• **Selected text**:
Taylor of Raptor Systems suggests that encryption, hardened IP stacks, authentication mechanisms and other strategies may be required to meet security objectives. Companies should also look for "a security management console that will provide a consolidated point from which to configure, monitor and manage security products."

Centralized management and monitoring capabilities are an important stopgap against possible exploitation of security flaws brought about by a lack of interoperability. But Hulhorst of Applied Cybernetics suggests caveats to this approach. "Many companies will be driven to select security devices that conform to their existing network or system platform standards, which may or may not be in line with future standards. This can kill you when technology standards change, and you have to go back to senior management in two years and ask for money to replace what you deployed this year."

In addition, Hulhorst points out that monitoring is effective only if it is used rigorously. "Vigilance in systems administration and monitoring can do a great deal to make up for shortcomings in standards and interoperability gaps. However, most corporations are seeking to get rid of systems administration as a cost center. You will definitely need informed management to ensure that the resources remain available to take this route."

Before any product is deployed, it should be thoroughly evaluated. Customer references should be obtained, and hands-on tests of products should be made where available. In short, the buyer needs to ensure that vendor claims match their confidentiality strategy requirements.

Testing and Reevaluation

Once implemented, new security configurations should be tested. The criteria used to evaluate products, and the policies and rules themselves, can become the basis for developing a test book: a set of procedures that will be run against the configuration to ensure that necessary security levels have been established and that performance meets expectations.

Performance testing is a validation of the assumptions derived from risk assessment. Planners should measure exactly how much system and network performance degradation occurs when security methods are applied. Testing may also reveal unforeseen political and technical problems with the confidentiality strategy that has been formulated.

"One company for which we architected a confidentiality solution decided to use secure connection modems from a particular vendor," Hulhorst recalls. "Two managers were supposed to communicate with each other via this secure modem link. However, they could not agree on whose modem should be the one to dial back. The problem was entirely ego-based, but it took going to the CEO to work it out."

Other companies have found problems during configuration testing that identified gaps in the integration of their security products. This provides an opportunity to use the results of the tests to define custom application development requirements that can be referred to the vendor or undertaken in-house to close the gap.

Stored data entries:
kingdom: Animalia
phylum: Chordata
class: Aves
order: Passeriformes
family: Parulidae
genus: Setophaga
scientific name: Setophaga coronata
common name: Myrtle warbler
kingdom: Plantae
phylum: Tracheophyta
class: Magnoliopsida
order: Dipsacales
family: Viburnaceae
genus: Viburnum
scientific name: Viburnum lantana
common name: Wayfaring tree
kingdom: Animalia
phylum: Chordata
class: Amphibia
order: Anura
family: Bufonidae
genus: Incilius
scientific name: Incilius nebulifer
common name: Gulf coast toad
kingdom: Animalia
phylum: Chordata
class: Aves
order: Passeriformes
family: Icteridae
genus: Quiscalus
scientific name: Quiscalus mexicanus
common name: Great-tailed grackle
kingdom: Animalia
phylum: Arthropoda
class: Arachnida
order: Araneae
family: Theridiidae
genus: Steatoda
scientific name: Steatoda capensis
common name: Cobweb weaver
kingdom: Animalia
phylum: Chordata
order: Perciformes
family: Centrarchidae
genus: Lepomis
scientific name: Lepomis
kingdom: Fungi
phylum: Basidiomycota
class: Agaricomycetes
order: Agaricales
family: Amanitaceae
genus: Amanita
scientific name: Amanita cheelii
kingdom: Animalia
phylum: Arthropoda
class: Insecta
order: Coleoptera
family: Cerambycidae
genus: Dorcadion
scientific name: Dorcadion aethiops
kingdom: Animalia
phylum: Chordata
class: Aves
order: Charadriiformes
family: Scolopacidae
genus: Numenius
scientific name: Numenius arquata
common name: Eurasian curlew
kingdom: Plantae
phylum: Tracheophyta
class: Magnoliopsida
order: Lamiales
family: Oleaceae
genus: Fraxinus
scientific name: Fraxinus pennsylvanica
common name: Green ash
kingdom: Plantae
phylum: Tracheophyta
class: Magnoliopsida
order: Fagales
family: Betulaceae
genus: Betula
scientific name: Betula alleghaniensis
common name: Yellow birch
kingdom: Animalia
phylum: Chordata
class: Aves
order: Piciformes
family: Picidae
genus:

• **The problem**:
Quote the article on security planning, starting with "Once implemented, new" and going on through "has been formulated.".

• **Solution to this exercise**:
Once implemented, new security configurations should be tested. The criteria used to evaluate products, and the policies and rules themselves, can become the basis for developing a test book: a set of procedures that will be run against the configuration to ensure that necessary security levels have been established and that performance meets expectations.

Performance testing is a validation of the assumptions derived from risk assessment. Planners should measure exactly how much system and network performance degradation occurs when security methods are applied. Testing may also reveal unforeseen political and technical problems with the confidentiality strategy that has been formulated.